Ahilei, la ragazza, nata in Ontario il 16 giugno del 2000, che ha cominciato a giocare a tennis in Romania a 7 anni, dove i genitori ingegneri erano rientrati dopo una prima esperienza nell’Eldorado con la foglia d’acero, e dagli 11 è sotto la Federtennis canadese, è soggetta a frequenti infortuni.
Ha cominciato nel 2016, quando spopolava a livello juniores dominando l’Orange Bowl, ma si fermò per sei mesi per una serie di problemi ad anca e piede sinistro.
Ha continuato all’indomani del primo urrà fra i pro, sul cemento del deserto della California, dopo aver sforzato troppo la spalla.
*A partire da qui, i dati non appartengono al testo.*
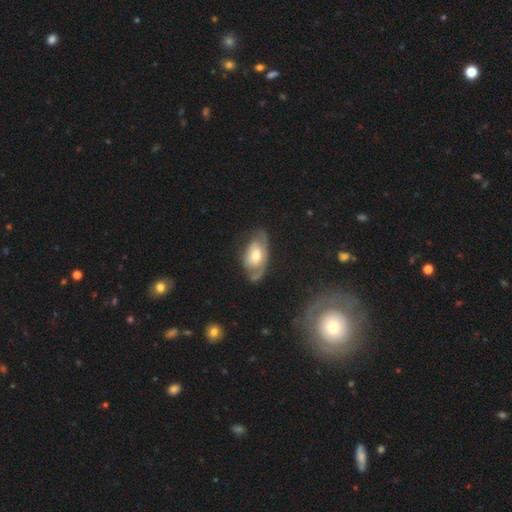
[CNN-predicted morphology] This appears to be a featured or disk galaxy (60%) with no bar (74%), spiral arms (63%) and a moderate central bulge (68%). Merging: none (56%).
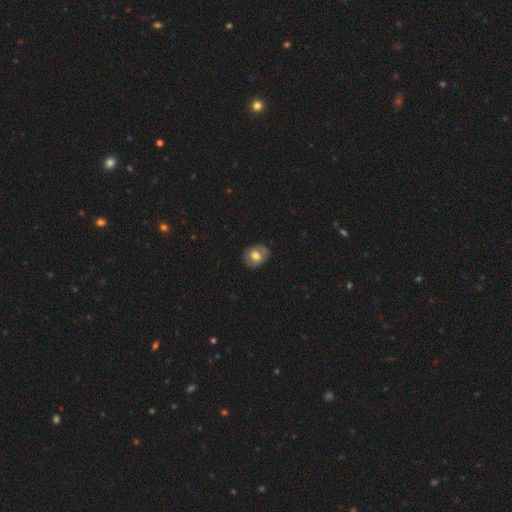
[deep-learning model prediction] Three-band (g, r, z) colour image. It shows a smooth galaxy with no disk features (66%) that is in between round and cigar-shaped (59%). Merging: none (80%).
E, curiosamente, è tornata protagonista battendo proprio contro quella Sofia Kenin alla quale aveva dato via libera al Roland Garros di maggio per il riacutizzarsi dei dolori al braccio, l’ultima avversaria che l’abbia battuta, sul campo, a febbraio, ad Acapulco.
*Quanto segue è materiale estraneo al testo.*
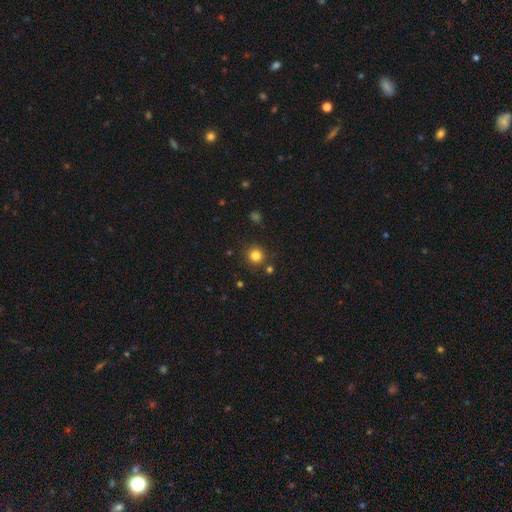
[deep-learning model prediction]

Anche se era chiaro, dopo i successi su Bouchard, Kasatkina, Bertens e Karolina Pliskova, che la piccola trottolina a stelle e strisce non possedesse il peso specifico per stoppare la scatenata “Brandescu”, né la personalità per opporsi all’eroina di casa. Che, a 19 anni appena, punta a riscrivere il nome di una canadese nell’albo d’oro dal 1969, dopo la finale derby fra Faye Urban e Vicky Berner.
Dodici mesi fa era fuori dalle prime 200 del mondo, a gennaio era fuori dalle prime 100 e, dopo quattro mesi senza tennis, dopo aver battuto sei delle “top 10”, dopo aver trascorso quasi 11 ore in campo ai Canadian Open, festeggia la terza finale della stagione contro la ritrovata Serena Williams, e da lunedì il primo ingresso fra le “top 20”.